Selected text:
*****
How did SEPTA, the employer, show that? By bringing in a criminologist to testify to recidivism. Had El’s attorneys brought in one of their own, many lawyers including most of the labor lawyers we spoke with, suspect the appeals court would have decided differently and sent the case back for a jury trial.
If only for that reason you should have some data to support your employment policy.
“What makes the SEPTA case so noteworthy in my opinion is that the indication is that the participation of a criminologist has relevance to the preparation of a policy involving a review of the criminal records,” says Cohen says.
Or to put it another way, if an unsuccessful candidate sues says Cohen, “By all means this could turn into a war of the experts.”
So as you go about reviewing your pre-employment screening procedures it would be wisest to test the policies in two ways: Against the EEOC’s own guidelines for criminal convictions and against the SEPTA court’s declaration that “discriminatory hiring policies accurately but not perfectly distinguish between applicants’ ability to perform successfully the job in question.”
*****
Given information:
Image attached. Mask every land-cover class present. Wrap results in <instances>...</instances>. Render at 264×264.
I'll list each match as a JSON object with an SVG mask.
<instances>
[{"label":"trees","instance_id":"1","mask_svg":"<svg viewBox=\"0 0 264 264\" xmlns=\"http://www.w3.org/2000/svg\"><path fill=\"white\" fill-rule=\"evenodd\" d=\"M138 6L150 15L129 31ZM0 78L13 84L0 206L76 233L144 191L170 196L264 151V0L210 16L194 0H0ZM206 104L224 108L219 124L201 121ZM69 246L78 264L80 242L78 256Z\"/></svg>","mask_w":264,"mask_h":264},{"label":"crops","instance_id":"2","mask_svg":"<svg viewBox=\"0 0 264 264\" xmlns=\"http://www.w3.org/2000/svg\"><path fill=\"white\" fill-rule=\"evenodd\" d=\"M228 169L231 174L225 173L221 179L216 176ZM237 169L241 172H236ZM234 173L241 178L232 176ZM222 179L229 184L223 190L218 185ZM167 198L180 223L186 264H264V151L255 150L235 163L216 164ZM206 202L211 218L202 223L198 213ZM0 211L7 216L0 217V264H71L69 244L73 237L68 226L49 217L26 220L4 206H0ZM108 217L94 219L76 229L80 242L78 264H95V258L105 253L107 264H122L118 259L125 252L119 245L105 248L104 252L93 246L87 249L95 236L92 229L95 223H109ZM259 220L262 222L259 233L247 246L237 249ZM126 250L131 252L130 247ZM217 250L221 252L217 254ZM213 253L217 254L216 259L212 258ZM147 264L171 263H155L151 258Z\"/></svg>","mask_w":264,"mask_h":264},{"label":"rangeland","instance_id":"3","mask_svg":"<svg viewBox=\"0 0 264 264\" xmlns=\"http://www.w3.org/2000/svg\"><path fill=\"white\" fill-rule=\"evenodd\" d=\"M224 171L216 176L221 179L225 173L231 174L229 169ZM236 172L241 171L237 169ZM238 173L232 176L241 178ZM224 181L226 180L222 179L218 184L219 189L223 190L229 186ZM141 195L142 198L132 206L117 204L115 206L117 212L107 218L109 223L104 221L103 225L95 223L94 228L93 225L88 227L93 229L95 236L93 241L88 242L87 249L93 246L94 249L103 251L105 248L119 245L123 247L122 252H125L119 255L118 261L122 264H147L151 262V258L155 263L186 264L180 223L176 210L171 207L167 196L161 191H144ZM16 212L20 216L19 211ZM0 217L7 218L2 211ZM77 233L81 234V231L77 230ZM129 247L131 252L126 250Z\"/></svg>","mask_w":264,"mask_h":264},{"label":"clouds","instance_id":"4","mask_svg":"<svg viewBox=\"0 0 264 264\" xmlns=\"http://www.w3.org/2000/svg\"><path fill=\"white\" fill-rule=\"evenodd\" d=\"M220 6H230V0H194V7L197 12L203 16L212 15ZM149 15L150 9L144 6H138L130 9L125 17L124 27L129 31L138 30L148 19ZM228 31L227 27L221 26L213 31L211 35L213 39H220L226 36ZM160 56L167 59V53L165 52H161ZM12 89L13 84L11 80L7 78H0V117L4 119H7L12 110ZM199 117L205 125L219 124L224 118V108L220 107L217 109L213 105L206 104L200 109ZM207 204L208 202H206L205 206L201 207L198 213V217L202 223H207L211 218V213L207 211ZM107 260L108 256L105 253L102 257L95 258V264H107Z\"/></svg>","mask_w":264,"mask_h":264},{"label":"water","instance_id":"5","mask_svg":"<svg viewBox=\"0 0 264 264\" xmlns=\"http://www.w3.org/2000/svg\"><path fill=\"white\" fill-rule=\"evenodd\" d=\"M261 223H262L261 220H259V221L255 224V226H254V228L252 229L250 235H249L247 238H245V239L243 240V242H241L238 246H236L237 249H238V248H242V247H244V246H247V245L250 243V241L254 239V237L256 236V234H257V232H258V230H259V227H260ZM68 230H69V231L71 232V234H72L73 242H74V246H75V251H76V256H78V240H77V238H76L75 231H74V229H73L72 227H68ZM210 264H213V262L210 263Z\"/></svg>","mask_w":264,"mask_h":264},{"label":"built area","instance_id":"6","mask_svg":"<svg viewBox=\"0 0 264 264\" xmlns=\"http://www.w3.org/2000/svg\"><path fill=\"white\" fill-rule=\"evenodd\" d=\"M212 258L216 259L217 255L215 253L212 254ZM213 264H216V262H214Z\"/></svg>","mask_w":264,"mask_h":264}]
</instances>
*****
Jobs:
1: Answer these about the passage on the SEPTA case:
(a) Whom did SEPTA bring in to testify, and about what?
(b) Had El's attorneys brought in an expert of their own, what do many lawyers suspect the appeals court would have done?
(c) According to Cohen, what could a suit by an unsuccessful candidate turn into?
2: Please set down the passage on the SEPTA case word for word, starting at "How did SEPTA, the" and ending at "your employment policy.".
3: Write the next part of the passage on the SEPTA case, picking up after its last sentence.

Outputs by task:
1:
(a) A criminologist, to testify about recidivism.
(b) Decided differently and sent the case back for a jury trial.
(c) A war of the experts.

2:
How did SEPTA, the employer, show that? By bringing in a criminologist to testify to recidivism. Had El’s attorneys brought in one of their own, many lawyers including most of the labor lawyers we spoke with, suspect the appeals court would have decided differently and sent the case back for a jury trial.
If only for that reason you should have some data to support your employment policy.

3:
One more thing to consider: Congress has shown an inclination recently to expand protection against discrimination. In September it passed a law that expressly overrode the Supreme Court’s narrow reading of some of the protections of the Americans With Disabilities Act. And the new Congress is expected to approve two measures expanding the right of workers to sue for past discriminatory acts and limits an employer’s defenses to equal pay actions.
As attorney Archer suggests, “Better buckle your seatbelt and get a good attorney.”